I hesitate to do this but I'm going to go ahead and add my .02 anyway.

While doing some SQL vs. native I/O benchmarks a few years ago we discovered incidentally that adding the %date BIF to convert a numeric field containing a date value to a date data type added 20 minutes to our processing. The test consisted of running over a few million records (don't remember the exact count now) and performing some simple calculations. While many shops don't routinely run batch processes over that many records it is very routine for us.

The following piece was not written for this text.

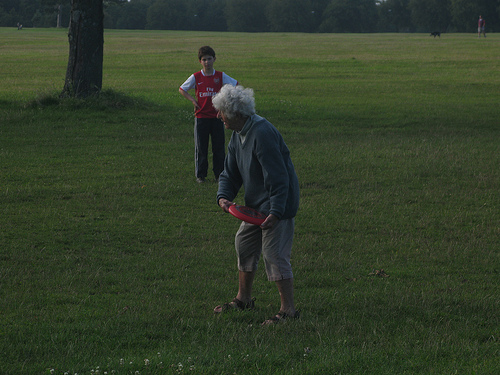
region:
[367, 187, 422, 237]
part of a green ground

As a result when needing to convert dates in a process that will run over a very large data set we avoid using the %Date BIF. If it is a interactive process or a small set of records using the %Date BIF is ok.

I have mentioned this before so searching the archives should bring up the conversation, and probably others about this topic.

Hope this helps.

Rick

-----Original Message-----
From: rpg400-l-bounces@xxxxxxxxxxxx [mailto:rpg400-l-bounces@xxxxxxxxxxxx] On Behalf Of George Lopez
Sent: Tuesday, March 16, 2010 5:05 PM
To: RPG programming on the IBM i / System i
Subject: Re: Timestamp vs Date/time Decimal fields, Overhead in RPG programs...

Thank you for the response. Now it is just a matter of deciding by my IT manager if the new database fields date/time should now all be timestamp or still the old decimal.